To Airica Yanez of Moreno Valley USD:

Someone asked recently about co-teaching models. I figured now was a good time to describe (publicly) the year of teaching when I grew the most, and I have you to thank for pushing me to grow as an educator.

Maybe it was our social chemistry, maybe it was the life-stage of teaching for me as I was beginning to get comfortable with a few hundred lessons I’d taught. It was 2012, and I was leaving the GATE cluster (Gifted and Talented students who travel together, class to class) and joining the RSP cluster (students with IEPs who travel together, class to class). The Mullet Ratio was my first real jump into weird lessons that worked well, and I continued to try weird ways to get my students to understand math, to varying success. (Ugh. Like the Kool-Aid lesson for Percent Mixture problems.)

You, Airica, did exactly what friends do; you started by just being friendly and helpful, asking how you could best support students with needs. In a school heavily populated with grumpy teachers who taught in silos, we quickly realized our camaraderie, and you began to ask me pointed questions:

  • How do you think Myles did on that topic?
  • What would you do differently if Bayley (visual impairment) was here at school today?
  • Do you think it was helpful having me teach the second example problem?
  • What’s the point of students taking notes?
A woman shrugs, as if to say, "Pff! I never thought about it before!"

“Uh… I.. um…”

I was thrilled. Prior to that school, I’d worked at a charter school in a vacuum, and any professional growth had to be home-cooked.* And suddenly, I have a fantastic meal served up, just like that? It was a delight.

Around that time, our relationship shifted, and I became aware that you were just as qualified as me, plus you had loads of current research and best practices on pedagogy and learning. As the co-teacher in my classroom, you were (gasp) an additional teacher! What a huge benefit for those students and for me!

We worked hard to have equal footing and equal authority.
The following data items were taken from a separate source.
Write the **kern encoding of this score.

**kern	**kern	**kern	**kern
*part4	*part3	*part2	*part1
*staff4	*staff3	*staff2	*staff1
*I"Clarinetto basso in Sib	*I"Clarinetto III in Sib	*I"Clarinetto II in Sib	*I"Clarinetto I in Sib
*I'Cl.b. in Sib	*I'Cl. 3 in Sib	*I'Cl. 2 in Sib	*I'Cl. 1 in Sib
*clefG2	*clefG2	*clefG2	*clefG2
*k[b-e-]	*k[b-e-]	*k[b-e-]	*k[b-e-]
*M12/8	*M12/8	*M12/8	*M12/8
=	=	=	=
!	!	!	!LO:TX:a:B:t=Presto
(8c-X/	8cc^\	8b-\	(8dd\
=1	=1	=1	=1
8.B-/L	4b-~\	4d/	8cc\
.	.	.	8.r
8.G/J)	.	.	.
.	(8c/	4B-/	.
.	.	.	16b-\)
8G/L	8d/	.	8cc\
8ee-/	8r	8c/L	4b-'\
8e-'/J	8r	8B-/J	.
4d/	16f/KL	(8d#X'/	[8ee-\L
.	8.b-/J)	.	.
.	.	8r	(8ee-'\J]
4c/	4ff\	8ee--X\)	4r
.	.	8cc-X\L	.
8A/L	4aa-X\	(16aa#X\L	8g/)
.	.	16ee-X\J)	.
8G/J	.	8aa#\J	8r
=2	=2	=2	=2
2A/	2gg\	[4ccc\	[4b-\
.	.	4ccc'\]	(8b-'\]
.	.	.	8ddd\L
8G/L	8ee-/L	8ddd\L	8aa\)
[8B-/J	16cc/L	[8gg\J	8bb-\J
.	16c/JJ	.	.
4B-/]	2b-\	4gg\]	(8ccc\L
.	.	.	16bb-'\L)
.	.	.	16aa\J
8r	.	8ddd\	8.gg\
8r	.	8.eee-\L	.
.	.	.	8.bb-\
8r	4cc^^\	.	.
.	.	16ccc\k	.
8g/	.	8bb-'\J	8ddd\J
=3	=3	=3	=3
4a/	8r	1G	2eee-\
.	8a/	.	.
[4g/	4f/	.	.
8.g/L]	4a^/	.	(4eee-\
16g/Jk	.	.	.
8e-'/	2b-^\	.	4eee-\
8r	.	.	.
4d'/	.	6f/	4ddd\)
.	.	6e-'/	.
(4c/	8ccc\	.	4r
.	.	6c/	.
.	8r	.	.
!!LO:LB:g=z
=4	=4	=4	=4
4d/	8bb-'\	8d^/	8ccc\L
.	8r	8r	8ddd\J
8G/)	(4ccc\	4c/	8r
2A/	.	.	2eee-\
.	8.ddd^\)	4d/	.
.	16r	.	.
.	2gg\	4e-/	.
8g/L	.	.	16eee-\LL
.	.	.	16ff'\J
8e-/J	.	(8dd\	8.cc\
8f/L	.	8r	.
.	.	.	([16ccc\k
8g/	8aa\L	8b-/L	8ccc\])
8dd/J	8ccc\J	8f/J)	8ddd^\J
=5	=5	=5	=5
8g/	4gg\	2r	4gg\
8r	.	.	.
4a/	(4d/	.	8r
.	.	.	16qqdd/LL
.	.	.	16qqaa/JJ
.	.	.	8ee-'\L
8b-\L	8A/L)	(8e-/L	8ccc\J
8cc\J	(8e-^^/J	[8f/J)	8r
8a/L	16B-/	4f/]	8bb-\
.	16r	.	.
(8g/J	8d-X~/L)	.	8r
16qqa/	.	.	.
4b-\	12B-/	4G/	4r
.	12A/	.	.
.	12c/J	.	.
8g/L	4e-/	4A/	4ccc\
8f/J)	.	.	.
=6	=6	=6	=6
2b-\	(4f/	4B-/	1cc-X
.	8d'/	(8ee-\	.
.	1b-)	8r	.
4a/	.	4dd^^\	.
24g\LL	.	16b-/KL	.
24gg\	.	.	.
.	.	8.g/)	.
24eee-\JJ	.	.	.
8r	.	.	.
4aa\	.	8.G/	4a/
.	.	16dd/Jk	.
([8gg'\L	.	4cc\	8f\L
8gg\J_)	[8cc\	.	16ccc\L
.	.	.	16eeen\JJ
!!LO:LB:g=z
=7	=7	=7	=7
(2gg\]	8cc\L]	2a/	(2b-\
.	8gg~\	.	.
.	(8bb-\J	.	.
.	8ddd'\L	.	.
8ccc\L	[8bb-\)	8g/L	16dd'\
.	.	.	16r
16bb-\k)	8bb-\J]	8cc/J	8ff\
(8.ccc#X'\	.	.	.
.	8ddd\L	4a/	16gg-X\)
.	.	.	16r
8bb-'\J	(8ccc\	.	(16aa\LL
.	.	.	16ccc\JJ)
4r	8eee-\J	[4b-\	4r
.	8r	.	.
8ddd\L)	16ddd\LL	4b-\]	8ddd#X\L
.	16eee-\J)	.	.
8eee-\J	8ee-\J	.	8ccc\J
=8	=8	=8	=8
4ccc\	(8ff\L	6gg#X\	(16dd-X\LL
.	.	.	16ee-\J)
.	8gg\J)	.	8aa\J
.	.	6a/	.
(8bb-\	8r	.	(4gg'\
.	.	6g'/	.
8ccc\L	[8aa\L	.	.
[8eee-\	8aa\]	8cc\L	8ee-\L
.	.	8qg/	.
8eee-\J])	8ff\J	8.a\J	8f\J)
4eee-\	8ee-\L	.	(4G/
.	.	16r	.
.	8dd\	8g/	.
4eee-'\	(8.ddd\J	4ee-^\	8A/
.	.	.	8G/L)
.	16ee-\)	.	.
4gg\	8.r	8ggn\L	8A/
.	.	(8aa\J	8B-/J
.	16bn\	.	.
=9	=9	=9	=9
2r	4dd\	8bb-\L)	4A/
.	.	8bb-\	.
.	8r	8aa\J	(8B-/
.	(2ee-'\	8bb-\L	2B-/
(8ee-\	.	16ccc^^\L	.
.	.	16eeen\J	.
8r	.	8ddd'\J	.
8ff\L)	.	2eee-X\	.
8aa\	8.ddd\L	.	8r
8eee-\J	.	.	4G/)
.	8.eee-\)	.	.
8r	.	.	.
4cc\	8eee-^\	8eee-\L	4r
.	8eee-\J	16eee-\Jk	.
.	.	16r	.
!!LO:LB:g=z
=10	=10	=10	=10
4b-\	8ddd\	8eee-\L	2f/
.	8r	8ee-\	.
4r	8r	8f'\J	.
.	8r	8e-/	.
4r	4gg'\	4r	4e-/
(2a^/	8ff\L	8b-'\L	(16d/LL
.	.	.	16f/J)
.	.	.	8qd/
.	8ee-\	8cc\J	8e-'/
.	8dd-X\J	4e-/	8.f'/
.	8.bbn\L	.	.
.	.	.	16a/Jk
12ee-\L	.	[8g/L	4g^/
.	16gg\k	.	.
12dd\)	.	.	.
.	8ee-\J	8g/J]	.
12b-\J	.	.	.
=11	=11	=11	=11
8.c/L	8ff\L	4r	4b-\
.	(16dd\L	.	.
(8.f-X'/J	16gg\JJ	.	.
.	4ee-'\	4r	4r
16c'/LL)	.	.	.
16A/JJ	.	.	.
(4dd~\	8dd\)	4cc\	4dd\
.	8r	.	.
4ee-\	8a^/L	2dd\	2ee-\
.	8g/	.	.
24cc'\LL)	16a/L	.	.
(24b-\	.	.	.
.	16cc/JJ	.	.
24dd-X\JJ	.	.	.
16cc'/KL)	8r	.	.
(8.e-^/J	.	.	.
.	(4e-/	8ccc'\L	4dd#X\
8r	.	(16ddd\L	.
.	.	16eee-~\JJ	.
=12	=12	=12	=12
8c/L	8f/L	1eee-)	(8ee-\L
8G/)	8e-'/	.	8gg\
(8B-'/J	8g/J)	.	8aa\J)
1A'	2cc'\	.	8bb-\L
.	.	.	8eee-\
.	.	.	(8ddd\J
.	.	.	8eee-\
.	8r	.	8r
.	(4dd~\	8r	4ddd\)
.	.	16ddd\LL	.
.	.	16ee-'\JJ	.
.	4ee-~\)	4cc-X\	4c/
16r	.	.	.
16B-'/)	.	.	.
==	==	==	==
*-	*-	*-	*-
As Mrs. Jara from Fairfield, Connecticut said:

He sees me as an equal. He doesn’t see me as a helper or a teacher’s aide. We have that healthy balance.

And soon, you were more blunt with your assessment. “Hey, my kids got totally lost today, and you’ll need to do something differently tomorrow.”

Leslie Knope earnestly thanking someone

I wish, Airica, that I would have paid more attention to the research that was present online even then. You were an expert teacher; had I known I would soon be leaving the classroom to work as a coach, I would have experimented with more methods. There was a conference that I attended where someone mentioned the four methods of co-teaching. I came back super-jazzed, only to find that you’d be working on a different cluster next year and we couldn’t collaborate any more. Things went… okay, and I left the classroom in March of that year.

I also wish we would have invited you to team planning; your knowledge on how to serve our most vulnerable population could have made the rest of the RSP cluster teachers better at our job. That was a missed opportunity on our part.

Most of all, I wish I hadn’t used the term “your kids.”

They were all our kids.

Airica, thanks for making me a better teacher.